Recentemente, o Supremo Tribunal Federal enfrentou o tema da Repercussão Geral 1087 (ARE 1225185), fixando significado para o princípio da “soberania dos veredictos” no Tribunal do Júri, o qual tem a competência para julgar o mais grave crime, o doloso contra a vida. Essa nova definição, contudo, ainda deixa uma brecha incômoda para o sistema de justiça brasileiro.
Grosso modo, uma tese interpretativa professava que soberania popular significa dizer que um Tribunal de Justiça, no caso de recurso, não pode cassar a decisão de absolvição do réu, mesmo que reconhecidos autor e materialidade do homicídio, em manifesta contradição com as provas, considerando o poder de clemência do povo.
Por outra corrente, o Ministério Público defendia o limite desse poder, já que a lei prevê recurso próprio para decisões dissonantes das provas dos autos (art. 593, III, “d”, c/c o § 3º do CPP) e que a soberania se materializa em novo julgamento popular, alinhada com os princípios do contraditório e duplo grau de jurisdição.
Em meio termo, a recente decisão da Corte propôs inesperada definição. Reconheceu um poder de clemência popular passível de recurso, sob controle dos Tribunais de Justiça, estabelecendo critérios: a) deve ser arguida em plenário e registrada em ata; b) não pode violar a Constituição Federal e os precedentes vinculantes do STF.
Uma análise atenta demonstra a ilusória pretensão. Primeiro, porque a “clemência controlada” não supera os riscos envolvidos no julgamento, erros de votação cometidos pelos jurados ou o medo que pode prevalecer sobre a intenção de condenar um réu perigoso.
Ela também não é capaz controlar os juízos subjetivos que legitimam preconceitos extremos ao admitir a impunidade de homicídios praticados contra grupos vulneráveis em suas condições existenciais, como a população LGBTQIAP+, mulheres e negros etc.
A raiz desse problema reside na estrutura do rito do júri. Produto da era Vargas, nosso arcaico modelo francês - há muito rejeitado na França -, é incoerente com o recorte do pragmático quesito norte-americano introduzido no Brasil com a reforma do CPP (Lei nº 11.689/08). Esse conjugado potencializou juízos egocêntricos incontroláveis, somados por decisões isoladas de jurados incomunicáveis, algo inconcebível em muitos países.

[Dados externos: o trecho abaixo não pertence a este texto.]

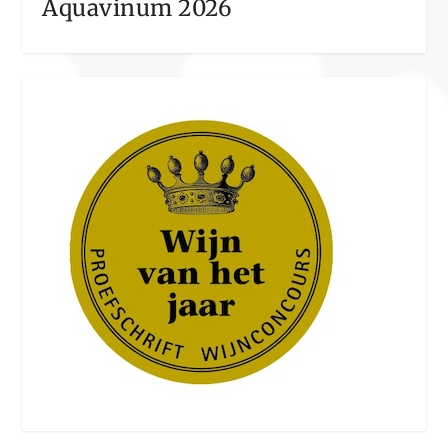
Aquavinum 2026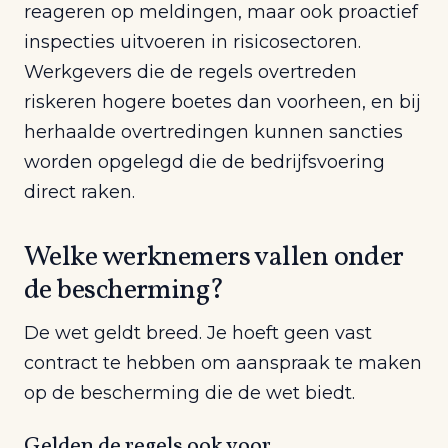
reageren op meldingen, maar ook proactief
inspecties uitvoeren in risicosectoren.
Werkgevers die de regels overtreden
riskeren hogere boetes dan voorheen, en bij
herhaalde overtredingen kunnen sancties
worden opgelegd die de bedrijfsvoering
direct raken.
Welke werknemers vallen onder
de bescherming?
De wet geldt breed. Je hoeft geen vast
contract te hebben om aanspraak te maken
op de bescherming die de wet biedt.
Gelden de regels ook voor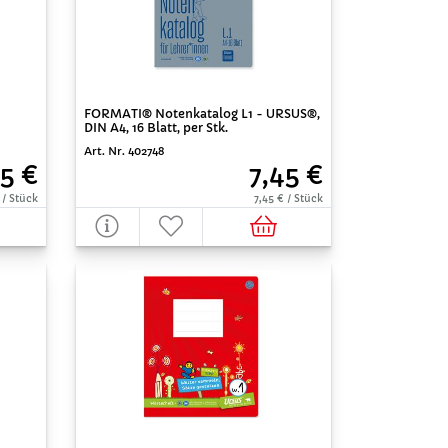
FORMATI® Notenkatalog L1 - URSUS®,
DIN A4, 16 Blatt, per Stk.
Art. Nr. 402748
5 €
7,45 €
 / Stück
7,45 € / Stück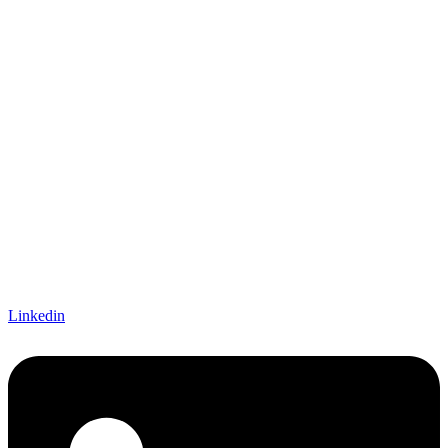
Linkedin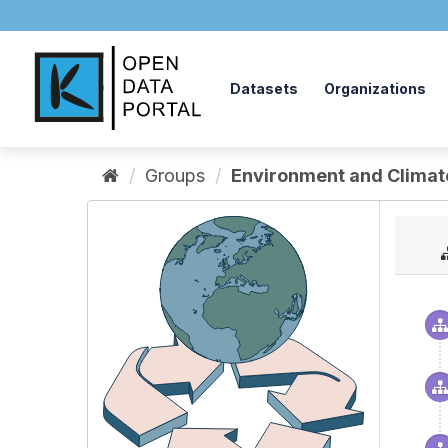
Skip
to
content
Datasets
Organizations
Groups
Environment and Climat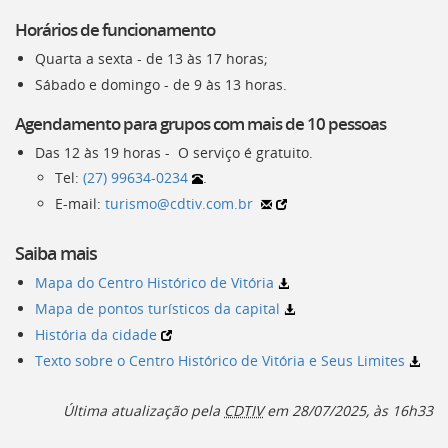
deste
Horários de funcionamento
menu
[]
Quarta a sexta - de 13 às 17 horas;
Sábado e domingo - de 9 às 13 horas.
Agendamento para grupos com mais de 10 pessoas
Das 12 às 19 horas - O serviço é gratuito.
Tel:
(27) 99634-0234
.
E-mail:
turismo@cdtiv.com.br
Saiba mais
Mapa do Centro Histórico de Vitória
Mapa de pontos turísticos da capital
História da cidade
Texto sobre o Centro Histórico de Vitória e Seus Limites
Última atualização pela
CDTIV
em 28/07/2025, às 16h33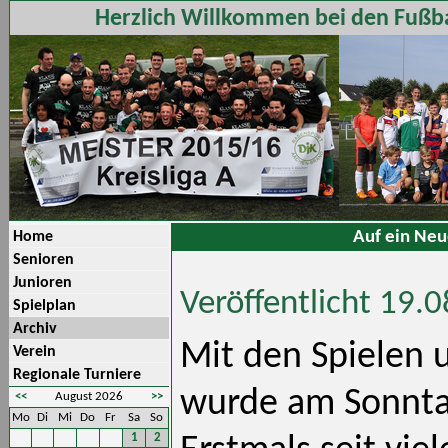
Herzlich Willkommen bei den Fußba
Auf ein Neu
Home
Senioren
Junioren
Veröffentlicht 19.
Spielplan
Archiv
Mit den Spielen
Verein
Regionale Turniere
wurde am Sonntag
<<
August 2026
>>
Mo
Di
Mi
Do
Fr
Sa
So
1
2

Com efeito, na prática, a tese do controle é falha, pois ainda que não sejam verbalizados e registrados fundamentos ilícitos em plenário do júri (como a tese de legítima defesa da honra nos feminicídios, vedada pelo precedente da ADPF nº 779 do STF), o preconceito estrutural vivo ainda pode influenciar decisões de leigos, constituindo fator determinante da absolvição sem provas.
Ou seja, a defesa sustenta que o réu mudou de vida, que hoje é religioso, honesto e zeloso pai, mas se aquilo que realmente motiva o jurado em seu voto de absolvição é o preconceito velado que reduz a importância da vida da mulher vitimada, haverá afronta à Constituição Federal.
E por aí trafegaram, lado a lado, na lida forense, as aparentes licitudes da clemência, devidamente registradas em atas, cujos fundamentos, todavia, omitiram as verdadeiras essências das motivações violadoras dos mais caros direitos humanos e garantias fundamentais.
Enfim, a brecha legitima a velha estrutura que a Carta Maior pretendeu superar, encobrindo sob manto formal a impossibilidade de novo júri sobre absolvições errôneas, temerosas, racistas, sexistas, homofóbicas etc., afrontando não só provas, mas os essenciais valores constitucionais, o que é inadmissível.